Just over 300 congregations are located in cities with populations over 100,000 (32 per cent of Presbyterian congregations). Their combined membership represents 46 per cent of Presbyterian members in Canada. (These figures include congregations in the Han-Ca presbyteries.)
Nearly 520 Presbyterian congregations (54 per cent of congregations) are found in communities with populations under 10,000. The combined membership of these congregations makes up 34 per cent of professing Presbyterians in Canada.
This highlights a fascinating fact. One in every five Presbyterians lives in a community with a population of between 10,000 and 100,000. Further investigation reveals a number of congregations in communities of this size have large (in Presbyterian terms) worshipping congregations. This is a coast-to-coast phenomenon. For example: Zion, Charlottetown; Bethel, Sydney; St. James', Truro; St. Andrew's, Fredericton; St. John's, Cornwall; First, Collingwood; St. Paul's, Ingersoll; St. Andrew's, Fergus; First, Brandon; and St. Andrew's, Duncan, are all in communities between 10,000 and 100,000, and all have 200 or more in worship each Sunday. This is but a selected list of the large Presbyterian congregations in communities of this size.

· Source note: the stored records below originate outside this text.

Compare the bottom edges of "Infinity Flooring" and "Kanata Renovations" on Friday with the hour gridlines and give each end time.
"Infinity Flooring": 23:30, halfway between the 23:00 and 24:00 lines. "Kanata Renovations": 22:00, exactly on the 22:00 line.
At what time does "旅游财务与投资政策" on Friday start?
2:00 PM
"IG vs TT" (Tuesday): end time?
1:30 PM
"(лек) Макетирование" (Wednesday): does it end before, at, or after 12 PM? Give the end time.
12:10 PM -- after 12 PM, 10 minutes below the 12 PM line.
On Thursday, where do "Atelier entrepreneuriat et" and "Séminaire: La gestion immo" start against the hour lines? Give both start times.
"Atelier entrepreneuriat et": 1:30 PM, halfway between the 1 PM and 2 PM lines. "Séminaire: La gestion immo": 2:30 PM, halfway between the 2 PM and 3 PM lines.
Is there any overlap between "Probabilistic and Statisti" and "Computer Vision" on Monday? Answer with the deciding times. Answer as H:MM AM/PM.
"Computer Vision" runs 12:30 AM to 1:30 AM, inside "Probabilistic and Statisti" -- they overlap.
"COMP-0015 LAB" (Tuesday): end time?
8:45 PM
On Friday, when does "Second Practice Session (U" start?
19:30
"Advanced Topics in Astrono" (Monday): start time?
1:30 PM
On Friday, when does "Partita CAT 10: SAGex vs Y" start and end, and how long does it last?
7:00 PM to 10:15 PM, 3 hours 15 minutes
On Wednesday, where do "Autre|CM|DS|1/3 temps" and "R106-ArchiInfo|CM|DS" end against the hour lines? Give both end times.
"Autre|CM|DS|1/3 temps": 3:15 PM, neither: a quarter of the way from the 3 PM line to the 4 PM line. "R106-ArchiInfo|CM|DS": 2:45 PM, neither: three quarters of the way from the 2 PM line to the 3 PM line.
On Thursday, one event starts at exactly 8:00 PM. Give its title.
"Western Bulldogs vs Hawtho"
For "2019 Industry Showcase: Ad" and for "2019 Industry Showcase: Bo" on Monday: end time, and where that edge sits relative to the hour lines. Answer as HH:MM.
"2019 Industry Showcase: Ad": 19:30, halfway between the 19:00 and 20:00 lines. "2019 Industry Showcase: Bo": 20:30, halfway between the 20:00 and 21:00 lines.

While Canadian Presbyterianism faces challenges making inroads into large urban contexts, Presbyterian congregations in small cities/large towns are finding ways to speak and be present that touch their communities. While rural and small-town congregations face the challenges of low worship attendance, Presbyterian congregations in small cities/large towns are holding their own and in some cases are growing.
Three characteristics mark congregations in communities between 10,000 and 100,000.
First, they are located in communities in the borderland between city and country — between urban and rural. These congregations are made up of people who have learned how to bridge the two Canadian solitudes (rural and urban) and create community. These congregations have learned how to be all things to all people. This is not niche marketing, this is not specialization; rather this is building a community across the barriers that divide people.
Second, in communities of this size these congregations are often the only Presbyterian game in town. Congregational members have learned to hang together even when things are not exactly the way they would want them to be. There is no other Presbyterian church to go to, so people are prepared to compromise, to be flexible. They have learned that sometimes what happens in worship will not be their cup of tea, but for the good of the body they will live with it because it is someone else's cup of tea today.
Third, these communities live in the shadow of the big, the important. As small cities or large towns they are off the radar. A humility, a self-effacement is built into the DNA of the congregations that serve these communities. Humility helps leaders, both ordained and lay, discover the church is not about them, but rather is about God. This humility speaks powerfully to a society bombarded by the voices of the self-important.
These three characteristics are counter-intuitive. They do not appear on the lists of practices church growth experts say are needed to grow congregations. But is it possible that these congregations have learned the grace needed to recognize that in Jesus Christ there is not Jew or Gentile, urban or rural, traditional or contemporary?